The surplus grew to £72m on an ongoing basis at April 5 2014, up from £48.2m on the same day the previous year. However, the estimated cost of future service benefits also increased by around 4 per cent due to low interest rates since the scheme’s last actuarial valuation in 2011.
A growing surplus has been seen as a concern for employers, who seek ways to mitigate ‘trapped' surpluses, where they have overfunded the scheme and then are unable to claw back the contributions.
Mike Nixon, head of pensions at the scheme’s sponsoring employer, defence group Finmeccanica, said the scheme was currently undergoing a valuation and may find that increased future service costs would put the scheme’s surplus to work.
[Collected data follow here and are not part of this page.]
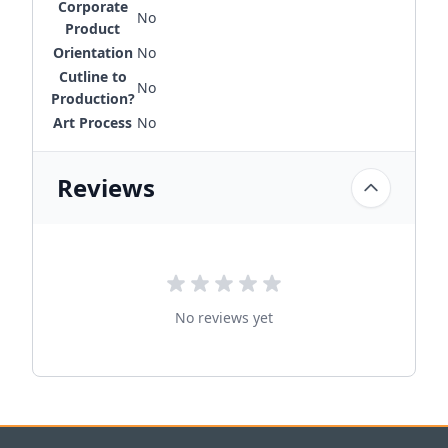
Corporate
No
Product
Orientation
No
Cutline to
No
Production?
Art Process
No
Reviews
No reviews yet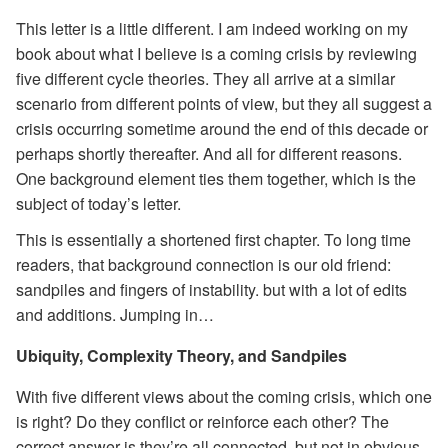
This letter is a little different. I am indeed working on my
book about what I believe is a coming crisis by reviewing
five different cycle theories. They all arrive at a similar
scenario from different points of view, but they all suggest a
crisis occurring sometime around the end of this decade or
perhaps shortly thereafter. And all for different reasons.
One background element ties them together, which is the
subject of today’s letter.
This is essentially a shortened first chapter. To long time
readers, that background connection is our old friend:
sandpiles and fingers of instability. but with a lot of edits
and additions. Jumping in…
Ubiquity, Complexity Theory, and Sandpiles
With five different views about the coming crisis, which one
is right? Do they conflict or reinforce each other? The
correct answer is they’re all connected, but not in obvious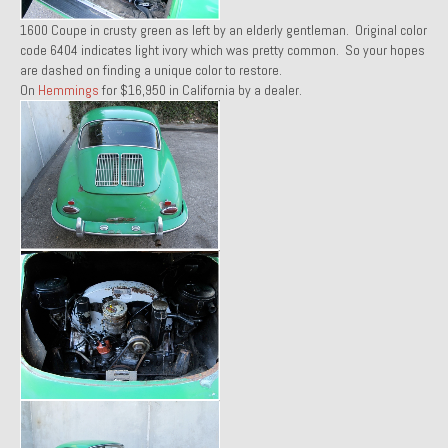
1971 Porsche 911T – Sold
1600 Coupe in crusty green as left by an elderly gentleman. Original color
code 6404 indicates light ivory which was pretty common. So your hopes
1972 Porsche 914 1.7 – Sold
are dashed on finding a unique color to restore.
On
Hemmings
for $16,950 in California by a dealer.
1972 Honda CT90 – Sold
1973 BMW Bavaria – Sold
1974 Porsche 914 1.8 – Sold
1974 Porsche 914 2.0 Ravenna Green – Sold
1984 Honda Elite 125 Gold – Sold
1985 Toyota Celica GT-S – Sold
1987 Porsche 928S4 – Sold
1987 Porsche 944S – Sold
1999 Volkswagen Eurovan T4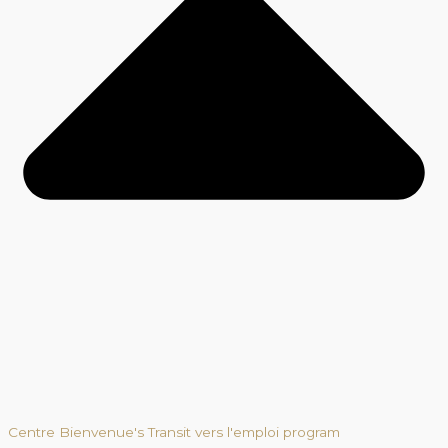
Centre Bienvenue's Transit vers l'emploi program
We can’t take [the money] out again but we have means to make sense of it
Mike Nixon, Finmeccanica
“We can’t take [the money] out again but we have means to make sense of it,” he said, adding: “The company costs might have gone up.”
Alan Collins, director at actuarial consultancy Spence, said such a scheme surplus could give employer and scheme more freedom to operate.
"It’s not a massive surplus, it’s a reasonable buffer against keeping costs down," he said. “It might be allowing them to take an aggressive investment strategy, which might fit with the company outlook.”
Surpluses have moved up the agenda for some of those employers and schemes whose funding levels have improved.
Earlier this year the Shell Contributory Pension Fund set up a reserve account, allowing the employer to continue to make contributions to the overfunded scheme without the risk of trapping money not needed to pay benefits.
Hugh Nolan, chief actuary at consultancy JLT Employee Benefits, said falling gilt yields have likely driven surpluses down towards the end of the year. He said: “Gilt yields have fallen over the year… it may well be that their funding level now is worse than it was."
Nolan added some schemes have rules allowing the employer to reduce or hold contributions in the event of a surplus, letting it reduce over time. “What’s happening at the moment is, as people see this surplus sitting there, it empowers them to try new things.”